[GIVEN RECORDS]
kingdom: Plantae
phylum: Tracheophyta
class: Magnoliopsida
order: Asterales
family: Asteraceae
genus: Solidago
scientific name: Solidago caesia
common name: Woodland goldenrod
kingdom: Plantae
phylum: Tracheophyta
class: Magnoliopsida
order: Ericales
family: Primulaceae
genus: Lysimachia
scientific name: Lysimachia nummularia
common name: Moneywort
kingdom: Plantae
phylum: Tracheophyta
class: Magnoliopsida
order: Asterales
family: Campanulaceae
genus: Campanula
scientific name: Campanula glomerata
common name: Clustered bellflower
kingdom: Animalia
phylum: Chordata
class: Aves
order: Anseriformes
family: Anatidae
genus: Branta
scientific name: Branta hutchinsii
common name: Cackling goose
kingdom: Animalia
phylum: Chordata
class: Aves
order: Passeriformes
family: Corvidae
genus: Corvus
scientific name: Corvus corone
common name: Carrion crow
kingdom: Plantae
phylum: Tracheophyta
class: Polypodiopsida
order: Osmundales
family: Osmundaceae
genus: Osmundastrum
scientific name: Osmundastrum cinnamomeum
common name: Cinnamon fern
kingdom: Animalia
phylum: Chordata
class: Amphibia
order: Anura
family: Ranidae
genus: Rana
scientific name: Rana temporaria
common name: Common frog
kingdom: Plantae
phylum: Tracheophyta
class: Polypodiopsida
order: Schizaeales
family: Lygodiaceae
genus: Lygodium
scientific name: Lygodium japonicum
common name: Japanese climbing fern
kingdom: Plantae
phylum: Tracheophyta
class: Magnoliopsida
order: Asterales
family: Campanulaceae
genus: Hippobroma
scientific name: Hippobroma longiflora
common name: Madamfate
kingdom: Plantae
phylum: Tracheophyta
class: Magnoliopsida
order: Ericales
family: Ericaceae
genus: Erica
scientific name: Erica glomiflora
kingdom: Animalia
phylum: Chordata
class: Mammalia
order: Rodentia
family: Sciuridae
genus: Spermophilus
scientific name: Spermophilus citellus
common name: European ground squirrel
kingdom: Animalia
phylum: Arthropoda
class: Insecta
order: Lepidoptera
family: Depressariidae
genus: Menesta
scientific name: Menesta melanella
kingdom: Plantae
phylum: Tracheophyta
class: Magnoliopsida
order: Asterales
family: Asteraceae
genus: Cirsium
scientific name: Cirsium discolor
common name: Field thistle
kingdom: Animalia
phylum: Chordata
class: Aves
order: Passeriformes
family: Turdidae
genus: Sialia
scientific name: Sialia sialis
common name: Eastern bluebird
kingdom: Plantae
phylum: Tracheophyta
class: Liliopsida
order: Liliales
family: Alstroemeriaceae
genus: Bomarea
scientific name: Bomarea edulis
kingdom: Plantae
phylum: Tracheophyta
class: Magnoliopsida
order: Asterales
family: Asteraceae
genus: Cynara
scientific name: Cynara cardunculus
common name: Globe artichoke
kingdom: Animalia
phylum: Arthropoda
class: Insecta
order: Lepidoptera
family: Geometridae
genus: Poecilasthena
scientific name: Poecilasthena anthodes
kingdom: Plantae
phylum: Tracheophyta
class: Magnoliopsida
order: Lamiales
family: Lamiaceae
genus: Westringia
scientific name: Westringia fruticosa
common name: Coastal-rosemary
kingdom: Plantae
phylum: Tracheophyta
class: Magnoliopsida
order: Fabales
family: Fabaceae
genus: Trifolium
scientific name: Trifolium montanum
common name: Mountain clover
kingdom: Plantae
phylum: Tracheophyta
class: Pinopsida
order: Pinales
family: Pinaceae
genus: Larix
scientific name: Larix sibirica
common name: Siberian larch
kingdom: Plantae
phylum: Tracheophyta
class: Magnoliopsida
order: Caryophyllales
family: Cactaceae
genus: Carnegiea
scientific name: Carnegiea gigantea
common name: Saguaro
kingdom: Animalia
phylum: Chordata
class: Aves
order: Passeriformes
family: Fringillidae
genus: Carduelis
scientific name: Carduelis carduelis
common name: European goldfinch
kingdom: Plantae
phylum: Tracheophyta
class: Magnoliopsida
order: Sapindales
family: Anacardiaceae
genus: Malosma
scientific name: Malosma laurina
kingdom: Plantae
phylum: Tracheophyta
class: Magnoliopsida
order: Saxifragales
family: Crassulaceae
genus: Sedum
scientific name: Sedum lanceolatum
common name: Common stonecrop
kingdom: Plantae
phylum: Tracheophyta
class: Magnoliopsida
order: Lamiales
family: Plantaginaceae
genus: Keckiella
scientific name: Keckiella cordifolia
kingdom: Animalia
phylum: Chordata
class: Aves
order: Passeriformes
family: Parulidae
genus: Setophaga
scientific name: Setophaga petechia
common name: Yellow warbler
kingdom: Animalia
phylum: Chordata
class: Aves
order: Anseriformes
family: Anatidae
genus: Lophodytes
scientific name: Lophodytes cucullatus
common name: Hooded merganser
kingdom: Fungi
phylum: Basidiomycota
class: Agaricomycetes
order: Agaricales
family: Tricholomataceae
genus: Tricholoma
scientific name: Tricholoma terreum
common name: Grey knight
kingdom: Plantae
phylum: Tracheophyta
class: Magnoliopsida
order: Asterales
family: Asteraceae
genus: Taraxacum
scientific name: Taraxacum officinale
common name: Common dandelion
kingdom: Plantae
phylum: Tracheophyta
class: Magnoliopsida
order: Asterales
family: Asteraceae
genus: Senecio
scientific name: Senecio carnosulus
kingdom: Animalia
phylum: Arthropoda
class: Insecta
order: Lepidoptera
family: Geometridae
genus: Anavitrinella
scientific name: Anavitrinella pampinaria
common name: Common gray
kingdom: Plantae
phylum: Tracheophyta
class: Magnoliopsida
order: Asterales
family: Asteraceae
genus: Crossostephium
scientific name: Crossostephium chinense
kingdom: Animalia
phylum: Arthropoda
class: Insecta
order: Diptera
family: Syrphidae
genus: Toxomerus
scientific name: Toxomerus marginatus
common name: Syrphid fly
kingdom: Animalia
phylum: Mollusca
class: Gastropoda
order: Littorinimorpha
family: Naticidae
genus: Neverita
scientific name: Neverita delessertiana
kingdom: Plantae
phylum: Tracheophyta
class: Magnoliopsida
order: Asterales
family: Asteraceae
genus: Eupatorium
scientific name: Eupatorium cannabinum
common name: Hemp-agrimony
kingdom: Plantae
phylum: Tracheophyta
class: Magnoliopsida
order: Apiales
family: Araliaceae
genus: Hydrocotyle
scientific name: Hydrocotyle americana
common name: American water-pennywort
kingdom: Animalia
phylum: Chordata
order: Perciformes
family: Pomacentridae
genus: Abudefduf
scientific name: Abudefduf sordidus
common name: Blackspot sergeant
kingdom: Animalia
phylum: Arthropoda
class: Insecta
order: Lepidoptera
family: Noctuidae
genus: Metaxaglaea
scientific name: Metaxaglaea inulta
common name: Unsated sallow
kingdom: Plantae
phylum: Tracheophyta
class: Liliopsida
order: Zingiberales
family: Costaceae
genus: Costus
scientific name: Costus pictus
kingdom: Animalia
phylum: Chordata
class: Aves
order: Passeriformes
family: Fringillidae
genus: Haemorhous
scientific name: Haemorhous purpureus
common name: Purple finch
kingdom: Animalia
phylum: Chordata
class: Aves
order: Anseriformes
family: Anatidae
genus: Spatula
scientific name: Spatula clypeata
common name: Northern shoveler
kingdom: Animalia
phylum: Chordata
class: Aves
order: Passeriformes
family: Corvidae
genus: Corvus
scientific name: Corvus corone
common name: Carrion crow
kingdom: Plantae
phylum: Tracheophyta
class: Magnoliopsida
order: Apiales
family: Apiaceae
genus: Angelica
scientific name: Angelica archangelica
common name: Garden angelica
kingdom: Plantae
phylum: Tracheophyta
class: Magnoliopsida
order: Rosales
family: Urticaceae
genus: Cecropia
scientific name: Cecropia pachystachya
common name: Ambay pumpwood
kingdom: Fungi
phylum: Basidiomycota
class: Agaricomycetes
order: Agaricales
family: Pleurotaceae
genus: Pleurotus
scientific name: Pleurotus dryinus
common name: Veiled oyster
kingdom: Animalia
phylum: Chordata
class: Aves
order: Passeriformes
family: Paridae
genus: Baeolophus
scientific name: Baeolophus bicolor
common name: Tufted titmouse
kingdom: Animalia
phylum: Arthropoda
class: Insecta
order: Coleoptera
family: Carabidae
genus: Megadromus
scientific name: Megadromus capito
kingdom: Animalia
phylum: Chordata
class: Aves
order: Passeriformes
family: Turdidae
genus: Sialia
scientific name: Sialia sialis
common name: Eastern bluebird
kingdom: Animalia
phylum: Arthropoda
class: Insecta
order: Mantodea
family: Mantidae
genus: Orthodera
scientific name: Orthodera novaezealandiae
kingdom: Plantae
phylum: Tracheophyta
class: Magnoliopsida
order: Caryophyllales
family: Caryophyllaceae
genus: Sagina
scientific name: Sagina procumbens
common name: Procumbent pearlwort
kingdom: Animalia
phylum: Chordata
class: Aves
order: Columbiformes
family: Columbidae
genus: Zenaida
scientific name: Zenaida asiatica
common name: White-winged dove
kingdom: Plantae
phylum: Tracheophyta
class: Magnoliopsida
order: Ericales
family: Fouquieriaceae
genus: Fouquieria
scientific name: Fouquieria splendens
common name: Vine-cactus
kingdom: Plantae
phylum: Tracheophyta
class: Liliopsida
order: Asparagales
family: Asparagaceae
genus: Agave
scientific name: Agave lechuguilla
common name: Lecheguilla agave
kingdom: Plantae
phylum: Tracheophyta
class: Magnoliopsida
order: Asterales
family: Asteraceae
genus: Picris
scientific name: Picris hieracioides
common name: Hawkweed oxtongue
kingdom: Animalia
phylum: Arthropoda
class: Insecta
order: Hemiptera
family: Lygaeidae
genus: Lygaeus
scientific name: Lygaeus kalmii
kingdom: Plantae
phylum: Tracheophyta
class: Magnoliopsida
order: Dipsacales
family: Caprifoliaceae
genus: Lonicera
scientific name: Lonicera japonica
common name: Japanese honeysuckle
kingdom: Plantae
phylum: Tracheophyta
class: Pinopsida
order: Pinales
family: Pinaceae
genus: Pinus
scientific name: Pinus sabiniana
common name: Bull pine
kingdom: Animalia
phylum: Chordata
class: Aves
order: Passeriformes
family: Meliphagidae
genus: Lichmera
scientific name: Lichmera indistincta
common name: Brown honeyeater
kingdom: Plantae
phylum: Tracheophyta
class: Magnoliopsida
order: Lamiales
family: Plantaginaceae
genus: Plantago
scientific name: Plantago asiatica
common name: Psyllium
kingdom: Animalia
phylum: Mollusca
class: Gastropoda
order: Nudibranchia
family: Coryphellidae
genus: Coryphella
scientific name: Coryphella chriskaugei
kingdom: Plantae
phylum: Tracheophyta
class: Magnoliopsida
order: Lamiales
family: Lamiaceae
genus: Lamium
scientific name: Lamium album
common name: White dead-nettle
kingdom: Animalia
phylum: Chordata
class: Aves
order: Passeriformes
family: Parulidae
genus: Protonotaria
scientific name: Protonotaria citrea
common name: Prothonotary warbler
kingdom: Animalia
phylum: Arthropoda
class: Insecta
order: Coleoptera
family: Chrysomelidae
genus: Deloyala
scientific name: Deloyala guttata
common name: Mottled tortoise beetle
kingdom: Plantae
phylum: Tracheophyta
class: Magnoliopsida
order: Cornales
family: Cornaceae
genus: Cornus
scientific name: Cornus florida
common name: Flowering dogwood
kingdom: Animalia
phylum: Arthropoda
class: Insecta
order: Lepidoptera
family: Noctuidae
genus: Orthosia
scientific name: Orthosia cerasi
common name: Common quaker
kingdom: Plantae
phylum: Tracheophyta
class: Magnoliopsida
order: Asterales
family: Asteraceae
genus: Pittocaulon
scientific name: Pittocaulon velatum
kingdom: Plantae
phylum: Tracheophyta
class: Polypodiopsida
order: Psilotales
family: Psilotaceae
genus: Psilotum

[SHORT EXERCISE] Copy out the part of the records that opens with the line containing "scientific name: Lonicera japonica" and closes with the line containing "scientific name: Lamium album", swapping "phylum" for "division" wherever it appears and leaving everything else unchanged.

[ANSWER IN FULL]
scientific name: Lonicera japonica
common name: Japanese honeysuckle
kingdom: Plantae
division: Tracheophyta
class: Pinopsida
order: Pinales
family: Pinaceae
genus: Pinus
scientific name: Pinus sabiniana
common name: Bull pine
kingdom: Animalia
division: Chordata
class: Aves
order: Passeriformes
family: Meliphagidae
genus: Lichmera
scientific name: Lichmera indistincta
common name: Brown honeyeater
kingdom: Plantae
division: Tracheophyta
class: Magnoliopsida
order: Lamiales
family: Plantaginaceae
genus: Plantago
scientific name: Plantago asiatica
common name: Psyllium
kingdom: Animalia
division: Mollusca
class: Gastropoda
order: Nudibranchia
family: Coryphellidae
genus: Coryphella
scientific name: Coryphella chriskaugei
kingdom: Plantae
division: Tracheophyta
class: Magnoliopsida
order: Lamiales
family: Lamiaceae
genus: Lamium
scientific name: Lamium album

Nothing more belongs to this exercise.